You need only to push objects in the array inside the loop:

 function tally(n1, n2, n3, n4, n5) {
    var sportArray = [];
    var familyArray = [];
    var truckArray = [];
    var miniArray = [];
    var cargoArray = [];

    for(var i = 0; i < n1; i++){
        sportArray.push(Object.create(sportsCar));   // To create a generic Object   sportArray.push({});
    }

    ....  // And so on for all the arrays
}

The problem is that you declared the different arrays as var so they are not visible outside the body of the function.

You need to return an object containg all the arrays, something like that:

function tally(n1, n2, n3, n4, n5) {
    var sportArray = [];
    var familyArray = [];
    var truckArray = [];
    var miniArray = [];
    var cargoArray = [];

    ...

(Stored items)
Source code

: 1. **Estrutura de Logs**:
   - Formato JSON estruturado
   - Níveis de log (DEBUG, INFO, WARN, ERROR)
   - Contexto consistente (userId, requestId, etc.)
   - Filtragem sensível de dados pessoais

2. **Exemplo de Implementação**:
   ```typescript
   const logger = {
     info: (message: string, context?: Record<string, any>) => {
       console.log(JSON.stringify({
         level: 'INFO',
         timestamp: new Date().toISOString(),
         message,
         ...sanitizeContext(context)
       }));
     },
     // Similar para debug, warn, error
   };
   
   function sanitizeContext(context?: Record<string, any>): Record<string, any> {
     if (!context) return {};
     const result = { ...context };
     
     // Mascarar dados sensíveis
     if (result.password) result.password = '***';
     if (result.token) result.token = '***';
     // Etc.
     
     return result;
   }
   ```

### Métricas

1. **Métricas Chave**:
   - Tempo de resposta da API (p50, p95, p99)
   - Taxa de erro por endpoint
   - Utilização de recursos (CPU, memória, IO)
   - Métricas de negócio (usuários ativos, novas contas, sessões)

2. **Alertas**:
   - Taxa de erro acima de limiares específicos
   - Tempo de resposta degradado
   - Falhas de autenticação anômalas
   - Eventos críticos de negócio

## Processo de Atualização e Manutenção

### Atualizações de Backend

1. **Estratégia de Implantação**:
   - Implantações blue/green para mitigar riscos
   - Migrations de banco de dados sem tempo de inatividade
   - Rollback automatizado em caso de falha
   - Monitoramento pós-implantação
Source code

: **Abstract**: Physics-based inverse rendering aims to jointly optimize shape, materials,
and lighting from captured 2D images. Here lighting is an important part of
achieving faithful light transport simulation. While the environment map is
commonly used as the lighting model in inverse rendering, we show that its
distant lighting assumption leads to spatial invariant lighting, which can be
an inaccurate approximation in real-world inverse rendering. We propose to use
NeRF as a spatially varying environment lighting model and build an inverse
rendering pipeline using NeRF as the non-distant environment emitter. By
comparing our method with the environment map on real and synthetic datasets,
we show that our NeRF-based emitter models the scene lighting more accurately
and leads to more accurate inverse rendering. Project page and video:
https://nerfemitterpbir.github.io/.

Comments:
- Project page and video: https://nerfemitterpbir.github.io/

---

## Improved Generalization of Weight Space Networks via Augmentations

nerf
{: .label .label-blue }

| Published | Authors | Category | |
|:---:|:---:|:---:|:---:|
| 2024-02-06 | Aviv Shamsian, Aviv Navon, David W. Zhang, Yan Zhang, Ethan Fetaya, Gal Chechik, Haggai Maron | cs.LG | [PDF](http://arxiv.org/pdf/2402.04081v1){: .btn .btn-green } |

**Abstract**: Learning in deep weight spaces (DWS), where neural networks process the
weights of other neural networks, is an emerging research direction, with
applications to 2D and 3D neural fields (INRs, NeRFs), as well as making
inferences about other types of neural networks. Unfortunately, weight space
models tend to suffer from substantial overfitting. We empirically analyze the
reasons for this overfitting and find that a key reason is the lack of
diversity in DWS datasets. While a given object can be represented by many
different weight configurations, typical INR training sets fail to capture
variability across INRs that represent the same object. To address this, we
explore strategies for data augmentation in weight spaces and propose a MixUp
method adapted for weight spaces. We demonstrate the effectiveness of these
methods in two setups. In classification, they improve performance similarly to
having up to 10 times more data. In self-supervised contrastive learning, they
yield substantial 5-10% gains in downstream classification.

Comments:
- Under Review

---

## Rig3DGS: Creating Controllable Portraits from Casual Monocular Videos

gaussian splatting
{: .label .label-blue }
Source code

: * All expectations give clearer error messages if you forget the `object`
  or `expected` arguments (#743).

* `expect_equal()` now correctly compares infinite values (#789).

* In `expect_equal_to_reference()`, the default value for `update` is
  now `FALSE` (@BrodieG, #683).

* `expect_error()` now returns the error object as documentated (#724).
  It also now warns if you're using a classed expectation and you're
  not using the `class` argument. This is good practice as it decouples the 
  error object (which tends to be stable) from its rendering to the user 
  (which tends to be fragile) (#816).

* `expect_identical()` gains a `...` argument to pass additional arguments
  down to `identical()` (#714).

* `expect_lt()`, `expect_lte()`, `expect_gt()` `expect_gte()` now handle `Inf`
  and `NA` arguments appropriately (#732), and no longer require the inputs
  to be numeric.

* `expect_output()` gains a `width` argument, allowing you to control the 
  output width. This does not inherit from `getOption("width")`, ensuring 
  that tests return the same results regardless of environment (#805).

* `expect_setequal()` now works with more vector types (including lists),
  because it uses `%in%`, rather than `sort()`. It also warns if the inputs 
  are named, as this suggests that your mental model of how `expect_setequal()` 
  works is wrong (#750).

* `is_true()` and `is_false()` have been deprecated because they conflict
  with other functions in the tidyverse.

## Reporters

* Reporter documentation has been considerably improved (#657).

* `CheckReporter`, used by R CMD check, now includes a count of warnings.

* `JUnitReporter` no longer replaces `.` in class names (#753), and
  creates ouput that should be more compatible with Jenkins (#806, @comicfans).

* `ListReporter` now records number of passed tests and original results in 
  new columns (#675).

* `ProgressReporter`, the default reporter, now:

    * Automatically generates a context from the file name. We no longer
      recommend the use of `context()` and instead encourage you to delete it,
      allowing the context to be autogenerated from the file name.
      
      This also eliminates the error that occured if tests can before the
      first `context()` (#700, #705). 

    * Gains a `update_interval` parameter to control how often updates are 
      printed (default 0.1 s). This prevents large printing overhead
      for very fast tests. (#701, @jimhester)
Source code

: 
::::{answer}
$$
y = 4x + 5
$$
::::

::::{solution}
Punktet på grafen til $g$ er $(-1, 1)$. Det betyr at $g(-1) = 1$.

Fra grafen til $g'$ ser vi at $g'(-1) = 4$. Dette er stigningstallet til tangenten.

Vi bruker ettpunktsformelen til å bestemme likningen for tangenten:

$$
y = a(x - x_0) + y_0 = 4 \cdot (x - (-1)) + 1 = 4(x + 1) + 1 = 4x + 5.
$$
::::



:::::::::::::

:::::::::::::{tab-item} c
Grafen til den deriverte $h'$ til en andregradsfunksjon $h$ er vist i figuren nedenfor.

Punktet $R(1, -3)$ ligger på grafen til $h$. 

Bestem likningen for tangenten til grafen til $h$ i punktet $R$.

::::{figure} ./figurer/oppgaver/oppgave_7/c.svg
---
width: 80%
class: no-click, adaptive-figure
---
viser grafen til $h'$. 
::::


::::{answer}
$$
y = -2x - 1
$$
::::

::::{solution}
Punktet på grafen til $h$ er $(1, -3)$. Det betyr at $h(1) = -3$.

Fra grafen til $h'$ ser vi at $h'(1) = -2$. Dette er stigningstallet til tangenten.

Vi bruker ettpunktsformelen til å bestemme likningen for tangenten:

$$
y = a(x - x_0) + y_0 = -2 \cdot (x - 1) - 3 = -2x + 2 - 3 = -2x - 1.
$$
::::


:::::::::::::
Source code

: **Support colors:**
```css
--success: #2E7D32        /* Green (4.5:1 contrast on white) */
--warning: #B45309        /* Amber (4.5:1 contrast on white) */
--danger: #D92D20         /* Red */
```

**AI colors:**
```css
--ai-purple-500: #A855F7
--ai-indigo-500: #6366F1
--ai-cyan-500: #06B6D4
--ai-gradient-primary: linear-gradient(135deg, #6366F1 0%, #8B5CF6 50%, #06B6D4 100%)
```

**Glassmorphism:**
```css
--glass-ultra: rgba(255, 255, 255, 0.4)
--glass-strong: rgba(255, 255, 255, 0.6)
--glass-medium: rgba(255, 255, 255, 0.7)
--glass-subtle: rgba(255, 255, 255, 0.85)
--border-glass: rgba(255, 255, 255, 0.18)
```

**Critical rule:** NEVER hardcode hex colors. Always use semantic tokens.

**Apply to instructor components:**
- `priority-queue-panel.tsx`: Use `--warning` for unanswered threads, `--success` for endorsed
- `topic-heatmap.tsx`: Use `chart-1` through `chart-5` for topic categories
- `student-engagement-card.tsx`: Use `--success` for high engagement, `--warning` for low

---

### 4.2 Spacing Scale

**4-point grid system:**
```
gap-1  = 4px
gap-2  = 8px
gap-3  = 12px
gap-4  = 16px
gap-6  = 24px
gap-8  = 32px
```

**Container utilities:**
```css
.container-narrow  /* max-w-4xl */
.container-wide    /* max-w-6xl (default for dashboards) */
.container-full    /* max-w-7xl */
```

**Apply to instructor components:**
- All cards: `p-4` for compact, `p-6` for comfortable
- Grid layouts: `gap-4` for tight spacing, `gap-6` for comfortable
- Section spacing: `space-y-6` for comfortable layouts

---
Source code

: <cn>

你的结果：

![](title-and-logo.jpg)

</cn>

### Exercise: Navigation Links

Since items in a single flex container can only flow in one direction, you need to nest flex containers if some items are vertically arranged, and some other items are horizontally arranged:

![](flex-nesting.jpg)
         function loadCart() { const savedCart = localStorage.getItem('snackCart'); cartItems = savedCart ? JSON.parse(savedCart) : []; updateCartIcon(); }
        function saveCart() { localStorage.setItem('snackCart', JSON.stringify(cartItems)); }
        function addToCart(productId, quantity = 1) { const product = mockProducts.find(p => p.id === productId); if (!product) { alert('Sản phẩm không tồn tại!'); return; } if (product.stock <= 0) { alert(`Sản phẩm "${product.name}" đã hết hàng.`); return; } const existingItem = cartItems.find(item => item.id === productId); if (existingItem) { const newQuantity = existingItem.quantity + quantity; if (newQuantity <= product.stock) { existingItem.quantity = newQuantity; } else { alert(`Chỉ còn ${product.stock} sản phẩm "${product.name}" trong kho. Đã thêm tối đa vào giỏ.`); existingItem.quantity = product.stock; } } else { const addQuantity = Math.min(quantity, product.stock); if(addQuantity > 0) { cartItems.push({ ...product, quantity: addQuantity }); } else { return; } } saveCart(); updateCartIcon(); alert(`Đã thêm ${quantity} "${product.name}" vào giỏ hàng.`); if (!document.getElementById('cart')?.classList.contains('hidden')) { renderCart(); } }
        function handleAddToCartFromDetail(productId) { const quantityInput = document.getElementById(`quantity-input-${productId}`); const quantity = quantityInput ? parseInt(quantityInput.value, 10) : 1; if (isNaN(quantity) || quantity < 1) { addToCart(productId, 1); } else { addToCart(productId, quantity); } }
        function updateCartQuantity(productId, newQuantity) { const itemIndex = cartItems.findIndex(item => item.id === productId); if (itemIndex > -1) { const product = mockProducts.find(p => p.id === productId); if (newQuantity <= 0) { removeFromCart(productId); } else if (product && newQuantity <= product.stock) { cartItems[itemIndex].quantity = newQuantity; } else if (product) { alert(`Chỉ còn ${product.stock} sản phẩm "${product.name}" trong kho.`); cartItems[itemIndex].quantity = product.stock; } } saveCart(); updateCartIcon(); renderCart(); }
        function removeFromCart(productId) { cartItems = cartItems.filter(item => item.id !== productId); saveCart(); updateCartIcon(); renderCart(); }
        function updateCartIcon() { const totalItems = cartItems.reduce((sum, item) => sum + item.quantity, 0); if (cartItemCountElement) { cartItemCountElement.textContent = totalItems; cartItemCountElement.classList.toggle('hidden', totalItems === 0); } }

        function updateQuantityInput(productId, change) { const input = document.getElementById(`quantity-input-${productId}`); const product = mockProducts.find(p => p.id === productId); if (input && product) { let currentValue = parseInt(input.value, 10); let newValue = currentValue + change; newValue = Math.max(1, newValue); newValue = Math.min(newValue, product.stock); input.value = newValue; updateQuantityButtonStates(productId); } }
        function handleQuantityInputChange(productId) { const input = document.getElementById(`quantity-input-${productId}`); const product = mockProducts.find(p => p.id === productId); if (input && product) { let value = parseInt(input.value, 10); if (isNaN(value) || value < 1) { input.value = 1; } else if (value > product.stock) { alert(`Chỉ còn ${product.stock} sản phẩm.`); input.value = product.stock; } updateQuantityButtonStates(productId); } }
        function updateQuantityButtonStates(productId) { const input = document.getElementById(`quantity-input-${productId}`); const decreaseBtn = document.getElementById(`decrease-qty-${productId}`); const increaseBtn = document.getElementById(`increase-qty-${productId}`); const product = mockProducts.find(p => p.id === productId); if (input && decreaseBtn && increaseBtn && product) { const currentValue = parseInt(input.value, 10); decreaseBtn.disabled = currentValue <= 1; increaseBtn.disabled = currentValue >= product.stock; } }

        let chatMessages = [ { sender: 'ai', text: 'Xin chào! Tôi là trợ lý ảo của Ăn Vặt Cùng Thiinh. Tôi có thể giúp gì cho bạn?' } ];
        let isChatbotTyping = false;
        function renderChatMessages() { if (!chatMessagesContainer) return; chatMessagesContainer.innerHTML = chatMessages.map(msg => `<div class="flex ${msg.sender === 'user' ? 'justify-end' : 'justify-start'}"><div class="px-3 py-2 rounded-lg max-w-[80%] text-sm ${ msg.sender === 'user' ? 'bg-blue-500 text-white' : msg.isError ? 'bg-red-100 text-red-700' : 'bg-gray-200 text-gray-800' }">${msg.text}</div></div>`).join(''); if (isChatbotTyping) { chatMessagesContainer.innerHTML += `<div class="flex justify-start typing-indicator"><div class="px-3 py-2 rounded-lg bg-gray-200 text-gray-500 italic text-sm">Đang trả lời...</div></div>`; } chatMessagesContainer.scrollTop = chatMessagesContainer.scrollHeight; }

*Parts of the exercise*
A - Write out the JavaScript answer's text, beginning at the words "for(var i = 0;" and stopping after "of the function.".
B - Answer these questions from the JavaScript answer:
(i) Which method is called on sportArray inside the for loop?
(ii) According to the JavaScript answer, why are the different arrays not visible outside the body of the function?
(iii) What does the JavaScript answer say the function needs to return?
C - Continue the JavaScript answer about the tally function from where it stops.
The stored items have no connection to the JavaScript answer.

*Answer section*
A -
for(var i = 0; i < n1; i++){
        sportArray.push(Object.create(sportsCar));   // To create a generic Object   sportArray.push({});
    }

    ....  // And so on for all the arrays
}

The problem is that you declared the different arrays as var so they are not visible outside the body of the function.

B -
(i) The push method.
(ii) They were declared as var.
(iii) An object containing all the arrays.

C -
    return {
        sportArray: sportArray,
        familyArray : familyArray,
        truckArray: truckArray,
        miniArray: miniArray,
        cargoArray: cargoArray
    }
}

So you can do something like:

var result = tally(3, 4, 5, 6, 7);
console.log(result.sportArray.length);

To be more succint with parameters:

function tally(parameters) { ... for (var i = 0; i < parameters.n1; i++) { ... } ... }

Calling tally in this manner:

var result = tally({n1: 3, n2:4, n3:5, n4:6, n5:7}); 

10 Comments

I dont think that will work due to how i created my object chain. See updated post with more code
@user5775744 it works, but it is not very useful unless you change what you return as I explained in the answer
is there anyway I can be more succinct with my parameters, like pass in the argument param?
Yes you can create an object that holds all the values you need, something like {n1: 3, n2:4, n3:5, n5:6, n:7}, but you need to update the code in the same manner
but that defeats the purpose cause I want those n values to be variable in the sense that n1 could maybe be 3 or it could also be 12. Isnt there an argument param in ecma5?